Each record below needs to be written out exactly as it reads.

[Source data]
▬▬▬▬▬▬▬▬▬▬

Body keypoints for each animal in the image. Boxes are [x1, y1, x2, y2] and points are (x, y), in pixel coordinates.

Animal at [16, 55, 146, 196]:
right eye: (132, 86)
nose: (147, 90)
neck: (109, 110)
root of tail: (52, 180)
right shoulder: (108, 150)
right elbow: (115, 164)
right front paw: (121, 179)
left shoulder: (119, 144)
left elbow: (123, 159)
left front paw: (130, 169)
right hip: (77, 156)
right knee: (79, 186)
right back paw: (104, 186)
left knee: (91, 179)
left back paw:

▬▬▬▬▬▬▬▬▬▬

Worked solution:
Body keypoints for each animal in the image. Boxes are [x1, y1, x2, y2] and points are (x, y), in pixel coordinates.

Animal at [16, 55, 146, 196]:
right eye: (132, 86)
nose: (147, 90)
neck: (109, 110)
root of tail: (52, 180)
right shoulder: (108, 150)
right elbow: (115, 164)
right front paw: (121, 179)
left shoulder: (119, 144)
left elbow: (123, 159)
left front paw: (130, 169)
right hip: (77, 156)
right knee: (79, 186)
right back paw: (104, 186)
left knee: (91, 179)
left back paw:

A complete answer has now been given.